Co-Advised by Greg Waite and Rüdiger Escobar Wolf, with Angie Carter, Kari Henquinet, and Luke Bowman as committee members.
Title: Information Use and Decision-Making for Evacuation at Fuego Volcano, Guatemala Information Use and Decision-Making for Evacuation at Fuego Volcano, Guatemala
Abstract: Active volcanoes are complex, multi-hazard systems. Early warning systems (EWS) may enable populations to live sustainably with volcanic hazards, but developing an effective EWS is far from straightforward, as is measuring its efficacy. At Fuego volcano, Guatemala, pyroclastic density currents (PDCs)—fast-moving flows and surges of hot volcanic gas, ash, and rock–killed more than 400 people during a paroxysmal eruption in June 2018 and continue to threaten the ~60,000 people living within the identified hazard zones. In this dissertation, I use mixed ethnographic methods to investigate evacuations at Fuego during and since the tragedia through three projects. I first investigate information availability and its use in decision-making on 3 June 2018. Next, I examine current practices for evacuation decision-making four and five years after the disaster, focusing on a partial evacuation on 7–8 March 2022. Finally, I use that same event to study how cultural gender expectations impact evacuation strategies and how women’s experiences in evacuation can inform future risk reduction strategies.
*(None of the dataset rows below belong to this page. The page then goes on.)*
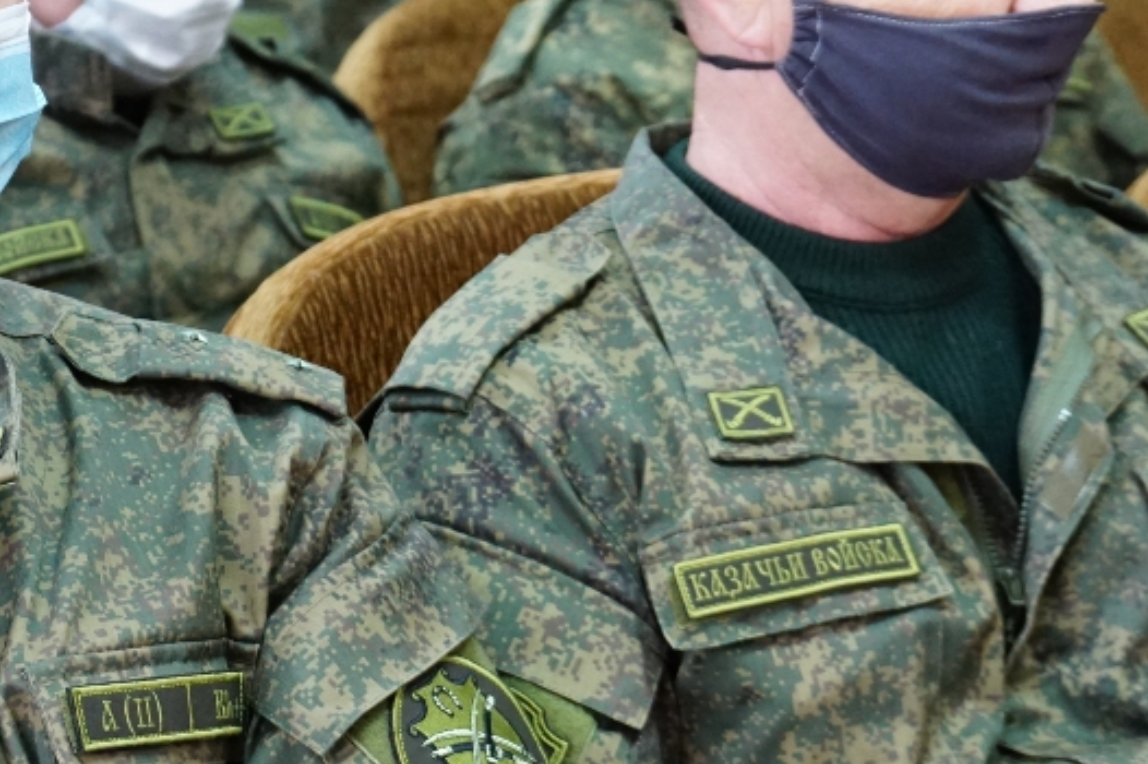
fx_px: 4653
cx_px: 474
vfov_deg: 9.3
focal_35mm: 146
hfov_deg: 14.1
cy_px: 84
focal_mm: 50
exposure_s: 1/80
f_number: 5
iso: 2000
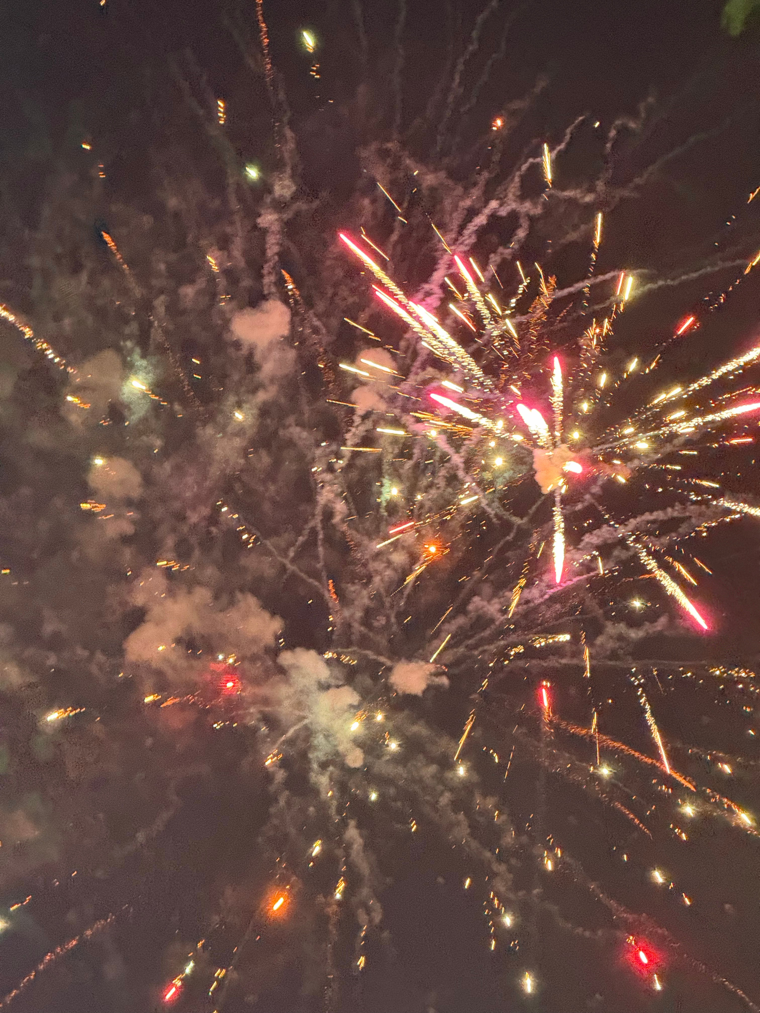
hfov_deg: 12.3
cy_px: 506
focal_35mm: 120
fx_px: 3513
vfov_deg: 16.4
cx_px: 380
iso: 1250
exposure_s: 1/33
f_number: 2.8
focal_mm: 15.66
With this dissertation, I aim to contribute a better understanding of the complex factors challenging the efficacy of EWS in order to improve existing approaches in and beyond Guatemala. In this way, this work aims to serve the population around Fuego volcano and others like it in various cultural, geographic, and economic settings.
Advised by Aleksey Smirnov, with Paul van Susante and Jeremy Shannon as committee members.
Title: Exploring Ground-Penetrating Radar Responses to Basaltic Terrain for Upcoming Lunar Expeditions
Abstract: In preparation for upcoming lunar expeditions, a comprehensive understanding of the Moon’s geophysical properties is imperative, particularly in the context of resource identification and extraction. This study focuses on the experimental characterization of electromagnetic (EM) behavior in the radio spectrum for ground-penetrating radar applications, utilizing basaltic Keweenawan stamp sand and highland lunar simulant soil test materials with varying particle grades. Under controlled laboratory conditions, we systematically analyzed and compared the differences in EM wave velocity and signal amplitude as a function of particle size and mineralogy, as represented in radargrams. Our findings demonstrate that the highland lunar simulant exhibits a significantly higher EM reflection coefficient than the stamp sand, which can be attributed to its lower conductivity arising from compositional differences. These results hold important implications for the development of remote sensing techniques and optimization of ground-penetrating radar systems for future lunar missions, ultimately enabling the efficient detection and extraction of valuable resources such as water ice on the lunar surface.